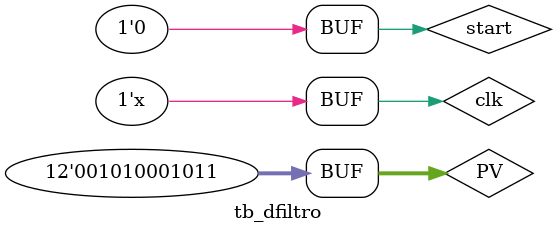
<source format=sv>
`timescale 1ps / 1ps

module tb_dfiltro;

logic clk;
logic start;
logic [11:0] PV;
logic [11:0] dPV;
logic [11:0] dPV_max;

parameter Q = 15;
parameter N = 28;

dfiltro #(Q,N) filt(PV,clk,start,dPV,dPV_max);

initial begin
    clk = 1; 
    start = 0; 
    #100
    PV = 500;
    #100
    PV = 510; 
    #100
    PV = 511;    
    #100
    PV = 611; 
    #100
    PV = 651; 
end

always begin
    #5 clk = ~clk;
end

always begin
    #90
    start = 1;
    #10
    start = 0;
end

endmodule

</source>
________
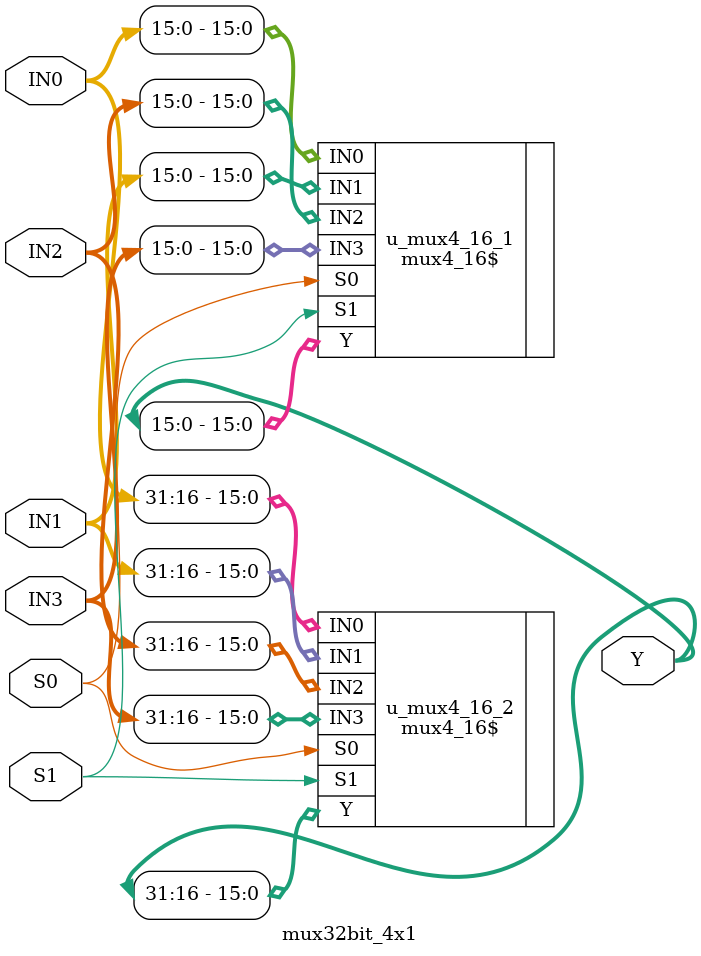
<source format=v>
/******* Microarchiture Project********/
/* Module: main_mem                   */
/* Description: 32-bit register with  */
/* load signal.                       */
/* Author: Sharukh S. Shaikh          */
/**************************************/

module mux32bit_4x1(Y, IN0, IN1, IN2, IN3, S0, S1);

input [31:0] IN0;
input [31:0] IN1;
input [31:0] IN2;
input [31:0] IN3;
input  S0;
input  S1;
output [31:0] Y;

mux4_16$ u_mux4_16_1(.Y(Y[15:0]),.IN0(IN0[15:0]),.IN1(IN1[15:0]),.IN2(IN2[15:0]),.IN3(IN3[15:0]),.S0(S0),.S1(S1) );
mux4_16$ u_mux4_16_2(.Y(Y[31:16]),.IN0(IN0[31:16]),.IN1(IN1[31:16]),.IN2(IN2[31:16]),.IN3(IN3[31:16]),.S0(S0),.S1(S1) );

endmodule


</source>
________
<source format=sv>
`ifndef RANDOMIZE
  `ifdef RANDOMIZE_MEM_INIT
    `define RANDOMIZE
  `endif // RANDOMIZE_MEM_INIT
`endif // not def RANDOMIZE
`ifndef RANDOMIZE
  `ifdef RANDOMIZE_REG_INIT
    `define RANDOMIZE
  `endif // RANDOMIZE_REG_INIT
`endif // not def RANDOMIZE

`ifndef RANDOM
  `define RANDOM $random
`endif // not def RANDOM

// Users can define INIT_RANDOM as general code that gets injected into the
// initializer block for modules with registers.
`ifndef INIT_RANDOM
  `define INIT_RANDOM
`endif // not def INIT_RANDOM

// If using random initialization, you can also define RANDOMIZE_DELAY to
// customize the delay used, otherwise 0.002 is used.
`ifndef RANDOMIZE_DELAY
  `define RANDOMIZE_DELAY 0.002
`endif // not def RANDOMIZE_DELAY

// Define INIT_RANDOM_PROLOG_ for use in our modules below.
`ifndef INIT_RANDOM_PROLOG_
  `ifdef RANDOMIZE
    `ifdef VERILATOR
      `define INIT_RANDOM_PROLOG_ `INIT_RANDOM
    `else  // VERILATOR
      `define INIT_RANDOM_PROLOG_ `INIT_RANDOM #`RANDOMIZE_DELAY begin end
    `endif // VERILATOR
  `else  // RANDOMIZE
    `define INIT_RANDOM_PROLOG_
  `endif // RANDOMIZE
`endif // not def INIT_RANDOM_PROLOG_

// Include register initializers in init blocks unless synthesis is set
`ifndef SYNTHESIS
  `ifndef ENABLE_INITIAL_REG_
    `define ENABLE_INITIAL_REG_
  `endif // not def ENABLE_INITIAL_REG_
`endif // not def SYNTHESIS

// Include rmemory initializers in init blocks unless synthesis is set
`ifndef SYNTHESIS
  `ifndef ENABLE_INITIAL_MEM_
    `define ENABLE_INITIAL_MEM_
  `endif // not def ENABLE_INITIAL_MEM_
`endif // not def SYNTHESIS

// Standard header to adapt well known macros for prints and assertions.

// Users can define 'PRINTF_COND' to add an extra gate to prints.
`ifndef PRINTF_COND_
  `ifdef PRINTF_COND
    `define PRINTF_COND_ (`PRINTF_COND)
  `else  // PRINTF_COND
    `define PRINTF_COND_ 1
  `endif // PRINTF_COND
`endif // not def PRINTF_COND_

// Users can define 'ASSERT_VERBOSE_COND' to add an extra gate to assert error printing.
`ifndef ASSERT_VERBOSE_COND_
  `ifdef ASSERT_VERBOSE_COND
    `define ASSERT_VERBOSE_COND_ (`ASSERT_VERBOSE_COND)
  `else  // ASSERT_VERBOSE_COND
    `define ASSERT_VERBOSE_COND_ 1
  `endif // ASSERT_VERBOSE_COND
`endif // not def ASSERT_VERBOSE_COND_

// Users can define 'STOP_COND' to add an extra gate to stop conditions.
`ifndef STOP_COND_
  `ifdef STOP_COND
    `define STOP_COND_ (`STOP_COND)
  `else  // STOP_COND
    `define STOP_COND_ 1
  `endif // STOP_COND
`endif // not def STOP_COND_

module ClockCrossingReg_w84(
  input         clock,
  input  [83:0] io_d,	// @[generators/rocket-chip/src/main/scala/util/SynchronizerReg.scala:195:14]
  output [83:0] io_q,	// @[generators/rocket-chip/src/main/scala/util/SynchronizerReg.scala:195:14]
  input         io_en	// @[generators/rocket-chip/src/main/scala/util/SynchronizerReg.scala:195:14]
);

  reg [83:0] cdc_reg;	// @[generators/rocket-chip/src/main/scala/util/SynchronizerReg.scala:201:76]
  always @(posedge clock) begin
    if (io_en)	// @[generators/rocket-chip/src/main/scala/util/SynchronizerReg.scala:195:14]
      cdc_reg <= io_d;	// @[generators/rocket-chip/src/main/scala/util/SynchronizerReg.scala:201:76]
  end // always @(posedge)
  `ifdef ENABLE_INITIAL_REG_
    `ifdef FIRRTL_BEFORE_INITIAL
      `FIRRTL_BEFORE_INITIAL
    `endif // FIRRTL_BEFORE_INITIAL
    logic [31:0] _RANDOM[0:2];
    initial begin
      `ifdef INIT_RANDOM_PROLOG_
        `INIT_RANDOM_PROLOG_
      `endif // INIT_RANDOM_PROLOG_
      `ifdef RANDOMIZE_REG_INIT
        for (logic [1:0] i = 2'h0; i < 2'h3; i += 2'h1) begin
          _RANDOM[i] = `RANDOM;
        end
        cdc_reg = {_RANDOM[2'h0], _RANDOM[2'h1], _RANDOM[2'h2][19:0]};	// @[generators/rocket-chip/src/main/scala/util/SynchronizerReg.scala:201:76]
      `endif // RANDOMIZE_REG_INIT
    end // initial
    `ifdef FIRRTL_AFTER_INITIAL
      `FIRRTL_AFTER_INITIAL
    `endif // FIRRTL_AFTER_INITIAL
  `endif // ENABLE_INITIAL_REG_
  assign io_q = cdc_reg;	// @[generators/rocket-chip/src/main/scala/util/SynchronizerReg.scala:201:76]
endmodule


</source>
________
Activity
Please find every line in the listing that holds the string "with" and copy it.

Finished task
/* Description: 32-bit register with  */
// initializer block for modules with registers.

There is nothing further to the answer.